By default, the training script assumes that your training data is in a text file of tab-delimited (id, data) pairs, where the data vector is a base64-encoded pickled numpy array. If this is not the format that your data is in, you can provide the training script a UDF to load the data from your format. This UDF has the following signature:

def udf(sc, data_path, sampling_ratio, seed):
	pass

where sc is the SparkContext instance, data_path is the path provided to the --data argument, and sampling_ratio and seed are the values provided to the arguments of the same name.
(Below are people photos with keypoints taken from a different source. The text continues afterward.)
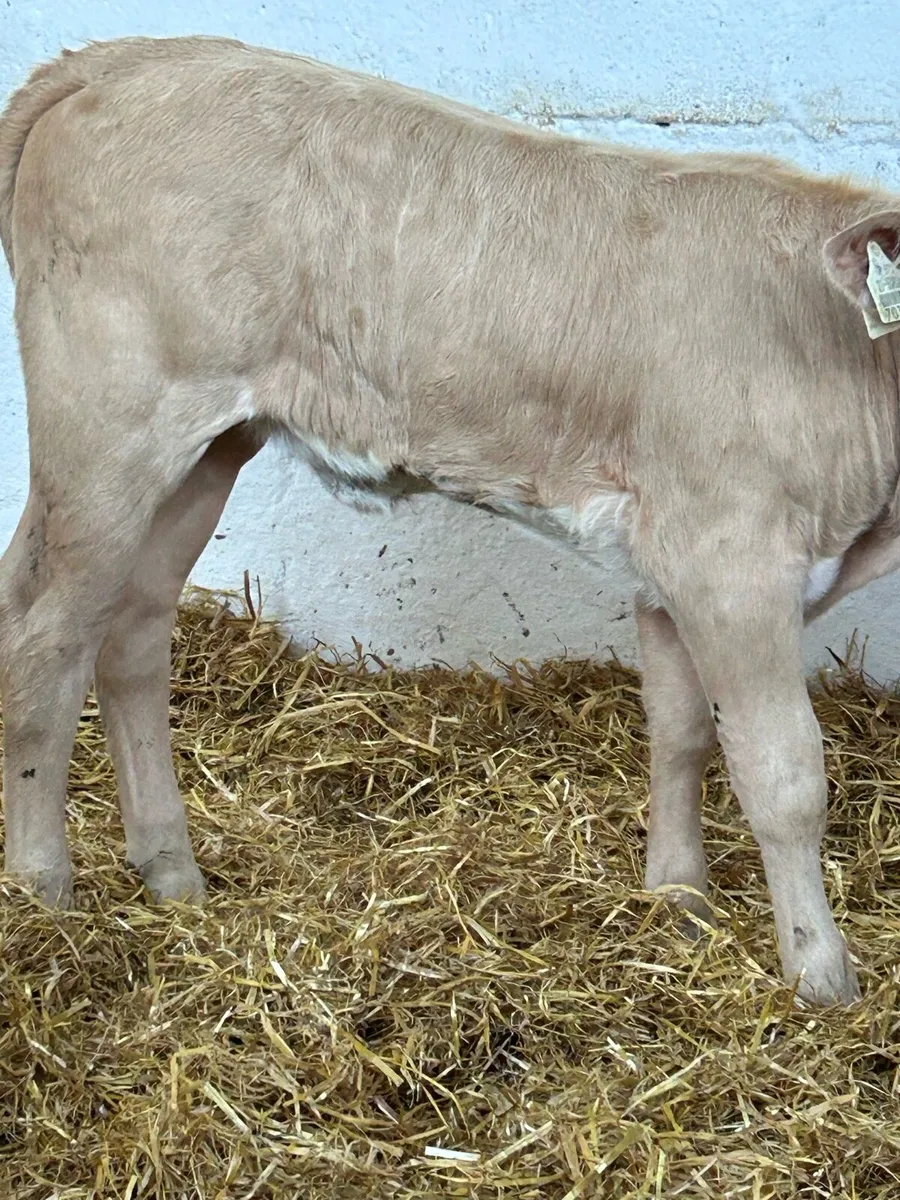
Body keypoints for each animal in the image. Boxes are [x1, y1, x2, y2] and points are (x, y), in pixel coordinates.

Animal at [1, 35, 898, 1007]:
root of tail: (127, 56)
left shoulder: (666, 571)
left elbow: (683, 734)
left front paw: (676, 903)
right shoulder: (728, 561)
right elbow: (783, 773)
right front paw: (822, 976)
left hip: (207, 446)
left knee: (131, 630)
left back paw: (171, 873)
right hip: (108, 429)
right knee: (45, 642)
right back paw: (44, 894)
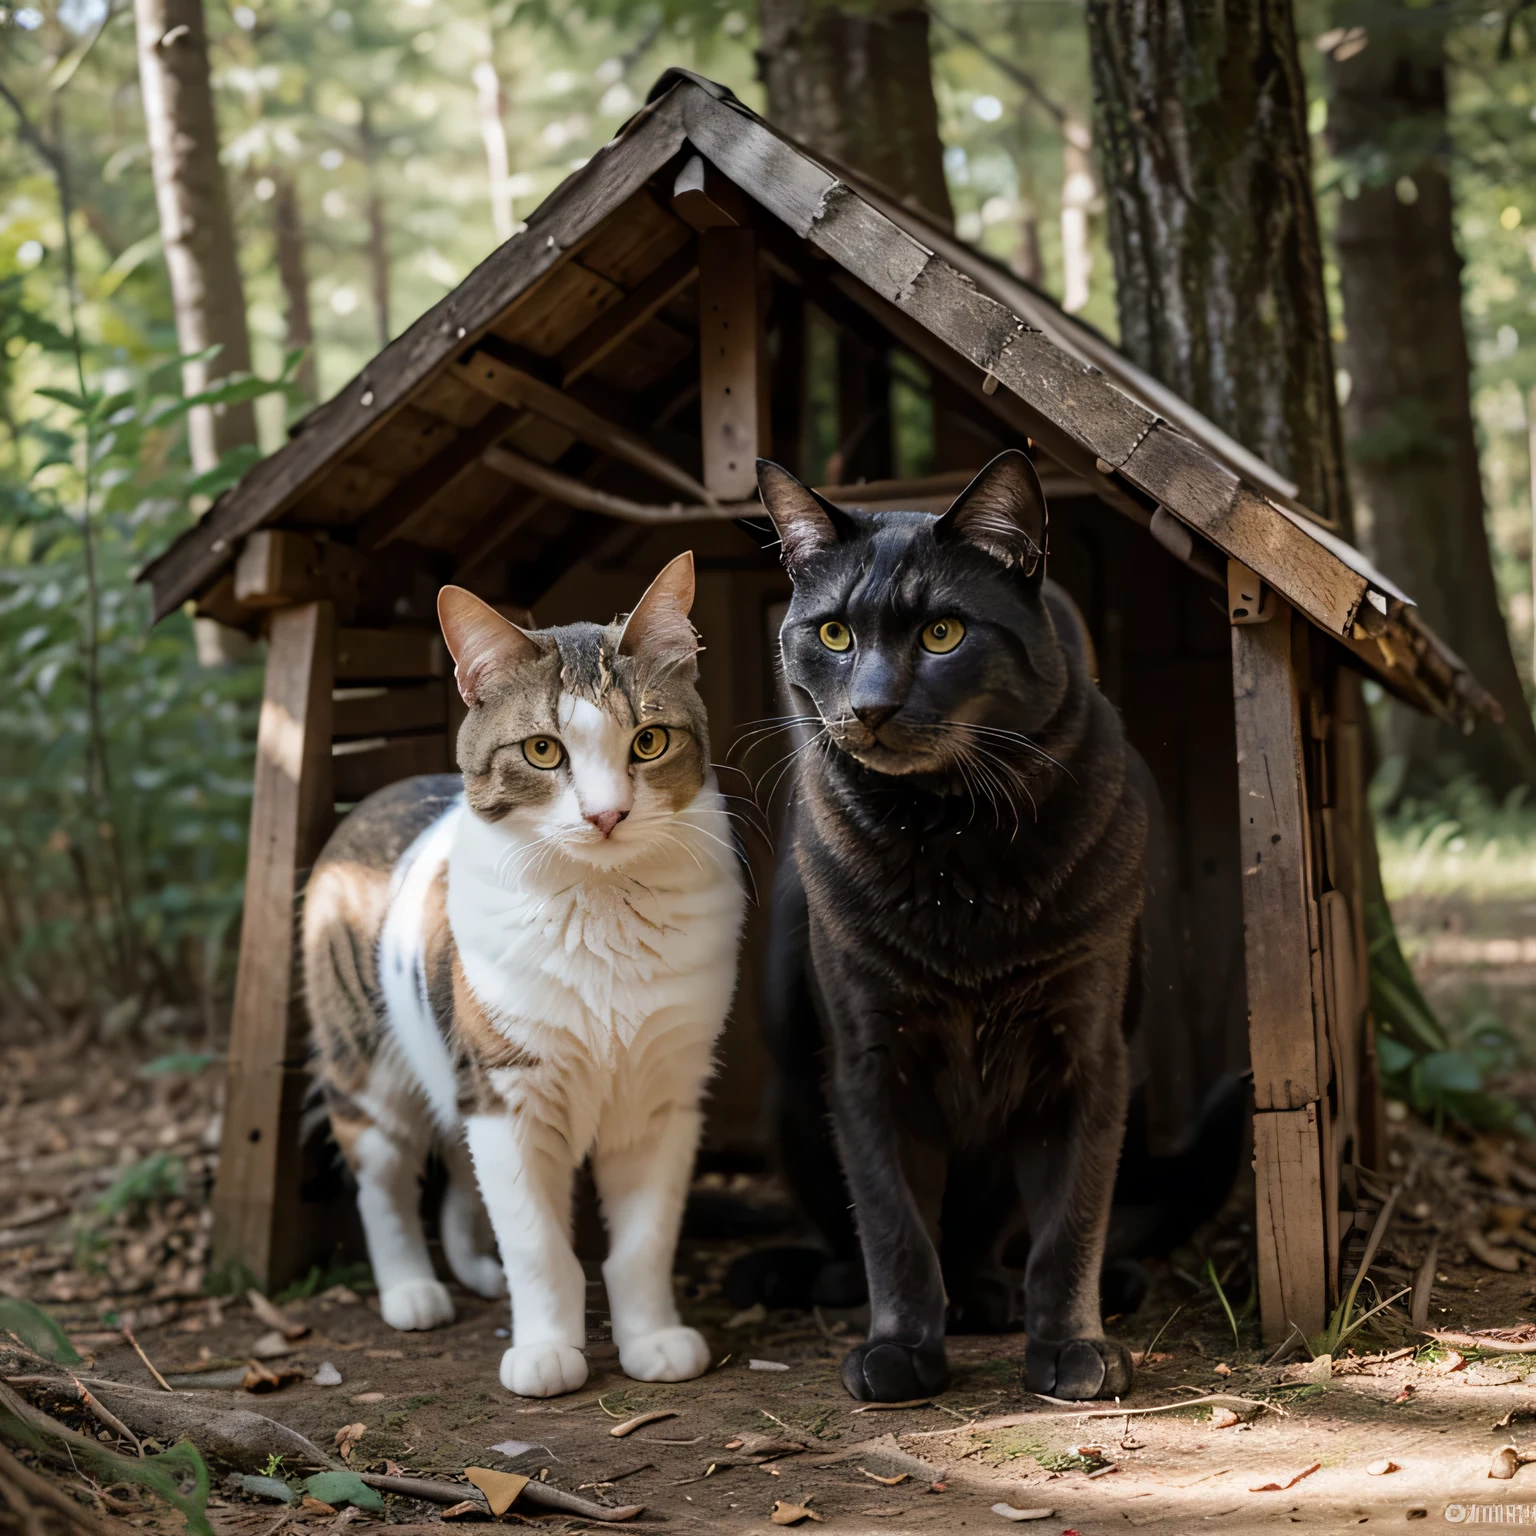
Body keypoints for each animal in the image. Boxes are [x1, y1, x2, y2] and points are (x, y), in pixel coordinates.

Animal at [302, 552, 746, 1394]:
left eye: (648, 741)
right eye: (543, 751)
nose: (607, 815)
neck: (603, 911)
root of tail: (380, 789)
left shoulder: (663, 1096)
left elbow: (643, 1244)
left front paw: (652, 1340)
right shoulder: (507, 1090)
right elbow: (540, 1246)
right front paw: (545, 1350)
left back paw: (475, 1269)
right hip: (369, 1060)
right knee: (384, 1180)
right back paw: (412, 1289)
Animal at [749, 451, 1155, 1406]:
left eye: (943, 634)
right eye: (833, 635)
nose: (870, 706)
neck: (947, 841)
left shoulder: (1086, 1059)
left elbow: (1070, 1225)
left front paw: (1073, 1350)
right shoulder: (866, 1063)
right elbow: (894, 1225)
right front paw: (898, 1351)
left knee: (988, 1241)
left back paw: (992, 1295)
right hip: (793, 1085)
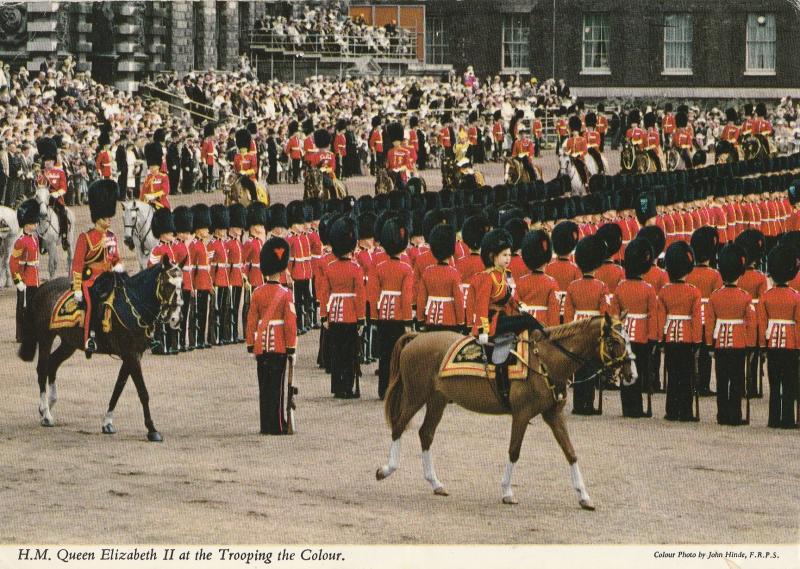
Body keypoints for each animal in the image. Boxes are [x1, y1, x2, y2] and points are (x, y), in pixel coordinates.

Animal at [17, 258, 183, 440]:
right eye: (167, 284)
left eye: (182, 284)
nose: (175, 318)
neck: (133, 305)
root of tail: (44, 286)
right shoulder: (131, 354)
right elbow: (143, 392)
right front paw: (152, 429)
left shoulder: (132, 355)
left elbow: (118, 387)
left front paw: (107, 422)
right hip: (46, 337)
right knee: (42, 369)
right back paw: (46, 414)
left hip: (69, 342)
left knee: (52, 364)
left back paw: (47, 405)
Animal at [376, 312, 636, 508]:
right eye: (614, 341)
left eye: (628, 339)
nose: (632, 375)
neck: (545, 360)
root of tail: (416, 337)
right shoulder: (521, 414)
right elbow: (514, 451)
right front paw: (507, 492)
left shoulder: (553, 415)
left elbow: (570, 452)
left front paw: (584, 496)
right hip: (415, 396)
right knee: (399, 427)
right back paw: (386, 469)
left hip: (437, 400)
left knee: (426, 433)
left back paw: (435, 483)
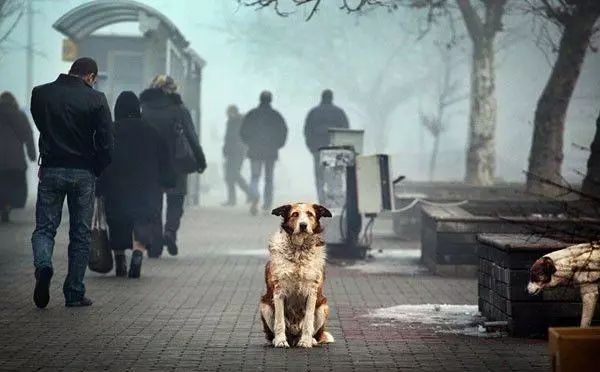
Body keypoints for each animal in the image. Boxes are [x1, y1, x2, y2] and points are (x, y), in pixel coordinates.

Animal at [260, 202, 336, 348]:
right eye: (295, 214)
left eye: (310, 214)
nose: (303, 225)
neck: (299, 250)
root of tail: (294, 338)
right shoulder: (279, 292)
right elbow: (279, 321)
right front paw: (280, 341)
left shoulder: (312, 291)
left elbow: (308, 320)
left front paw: (305, 341)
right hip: (264, 306)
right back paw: (276, 339)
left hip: (323, 307)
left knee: (315, 332)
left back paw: (311, 340)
This UDF must return an RDD of numpy arrays representing the training data and must be named udf. An example is provided in example_udf.py. The UDF is provided to the script by submitting its module via --py-files and passing the module name to the script via --data-udf, e.g.:

spark-submit \
	--py-files example_udf.py \
	train_model.py \
	--data /hdfs/path/to/data \
	--data_udf example_udf \
	--V 16 \
	--M 8 \
	--model_proto /hdfs/output/path/model.lopq

Code Computation

The compute_codes.py script takes a fully trained model, an input file of features on hdfs, and an output path on hdfs, and computes LOH codes for all points. The model must be distributed with the job using the --files option. The script consumes (id , data) pairs and produces a text file of tab-delimited (id, json-formatted LOPQ code) pairs, e.g.:

33	[[15, 13], [0, 165, 1, 72, 178, 147, 170, 69]]
34	[[5, 9], [104, 227, 160, 185, 248, 152, 170, 126]]
35	[[14, 10], [221, 144, 4, 186, 172, 40, 32, 228]]
36	[[3, 5], [76, 216, 141, 161, 247, 2, 34, 219]]
37	[[0, 5], [205, 140, 214, 194, 39, 229, 131, 0]]
38	[[12, 3], [149, 48, 249, 224, 98, 255, 210, 131]]

Available parameters

Command line arg Default Description
--data None hdfs path to input data
--data_udf None optional module name contained a udf function to load training data
--seed None optional random seed
--sampling_ratio 1.0 proportion of data to sample
--output None hdfs output path
--model_pkl None file name of the model pickle
--model_proto None file name of the model protobuf file

Usage

spark-submit \
	--files /path/to/name_of_existing_model.pkl \
	compute_codes.py \
	--data /hdfs/path/to/data \
	--output /hdfs/output/path \
	--model_pkl name_of_existing_model.pkl

Data handling

This script also provides a way for the user to load data from other formats via a UDF. It differs from the training script only in that the output of the UDF must be an RDD of (id, data) pairs.